Tri-Cities underwater properties double Q2 last year’s share

The share of Tri-Cities properties rated seriously underwater by RealtyTrac’s Home Equity & Underwater Report more than doubled during Q2 compared to the second quarter of last year. During the same period the share of equity rich homes increased.

equity rich

Equity rich properties

Seriously underwater is defined as a property with a mortgage at least 25% higher than the property’s estimated value.

Equity rich is defined as a property that has a loan-to-value position of 50% or lower.


Seriously underwater properties

Before anyone starts pushing the “worried button” remember that the report looks at homes with outstanding mortgages. In most of the Tri-Cities counties nearly half of homes have no mortgage.

Nationwide the share of seriously underwater homes stood at 13.3%.

Here in the Tri-Cities the share is 10.1%.

Drilling down to the county level, the seriously underwater share of outstanding mortgages is trending higher and was in double digits for the second straight quarter in all but three counties – Sullivan, Washington TN and Unicoi.

In hard numbers the region’s seriously underwater properties totaled 9,861 compared to 4,371 during Q2 last year.

Nationwide, the universe of equity rich properties dropped to 19.6% in Q2.

All but two Tri-Cities jurisdictions were above 20%. Bristol, VA and Washington Co. VA were just under the national share benchmark.

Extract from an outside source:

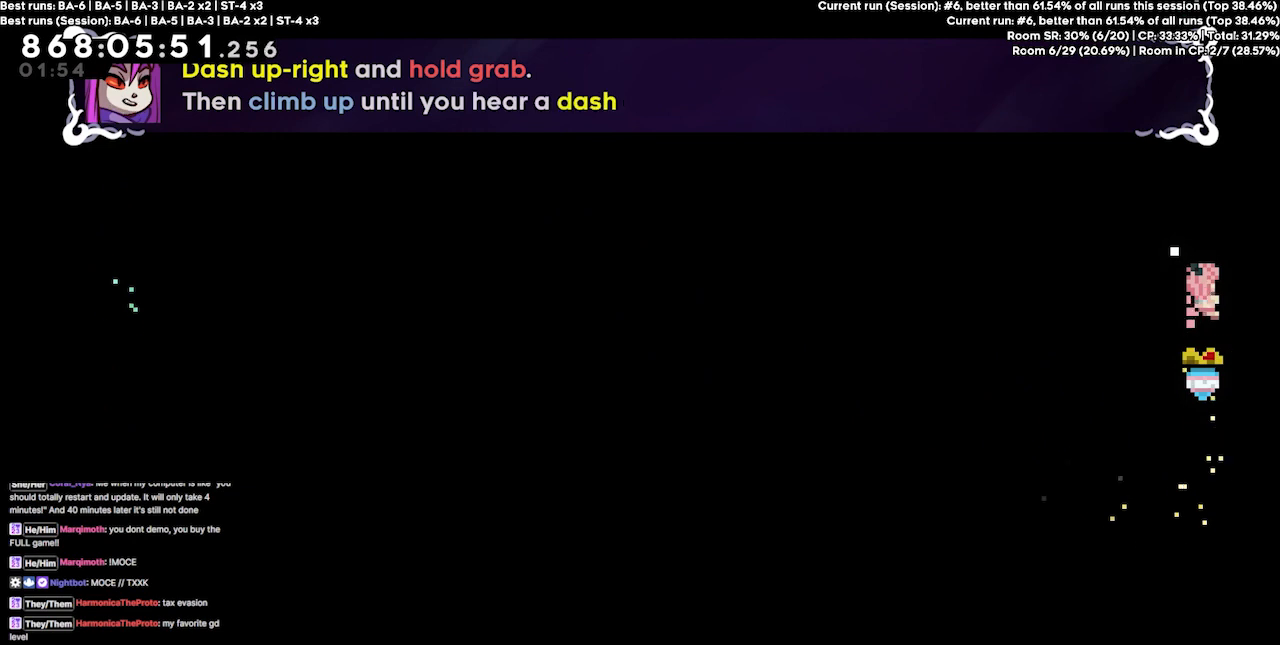
{"keys": ["grab", "up"], "events": []}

Sullivan Co. maintained its position as the jurisdiction with the highest share of equity rich properties – 32.8%.

The number of Tri-Cities equity rich properties totaled 27,122 in Q2 compared to 23,708 during the same period last year.

“Slowing home price appreciation in 2015 has resulted in the share of seriously underwater properties plateauing at about 13% of all properties with a mortgage,” said Daren Blomquist, vice president at RealtyTrac. “However, the share of homeowners with the double-whammy of seriously underwater properties that are also in foreclosure is continuing to decrease and is now at the lowest level we’ve seen since we began tracking that metric in the first quarter of 2012.”

While average home prices in the Tri-Cities have not paced the record-setting sales pace the June average price in all but three counties is better that June last year. On an annual sales price basis the price was down 0.9% in 2014 compared to 2013. At the half-year benchmark the year-to-date average price is 3.6% better than the first six months of last year.

While the foreclosure and delinquent mortgage rates in both Tri-Cities MSAs have declined to pre-recession levels, notice of trustee sales have dramatically increased this year.

The RealtyTrac U.S. Home Equity & Underwater is a count of residential properties based on several categories of equity — or loan to value (LTV) — along with the percentage of total residential properties with a mortgage that each equity category represents. The equity/LTV calculation is derived from a combination of record-level open loan data and record-level estimated property value data, and is also matched against record-level foreclosure data to determine foreclosure status for each equity/LTV category.


Seriously underwater: Loan to value ratio of 125 percent or above, meaning the homeowner owed at least 25 percent more than the estimated market value of the property.

 Equity rich: Loan to value ratio of 50 percent or lower, meaning the homeowner had at least 50 percent equity.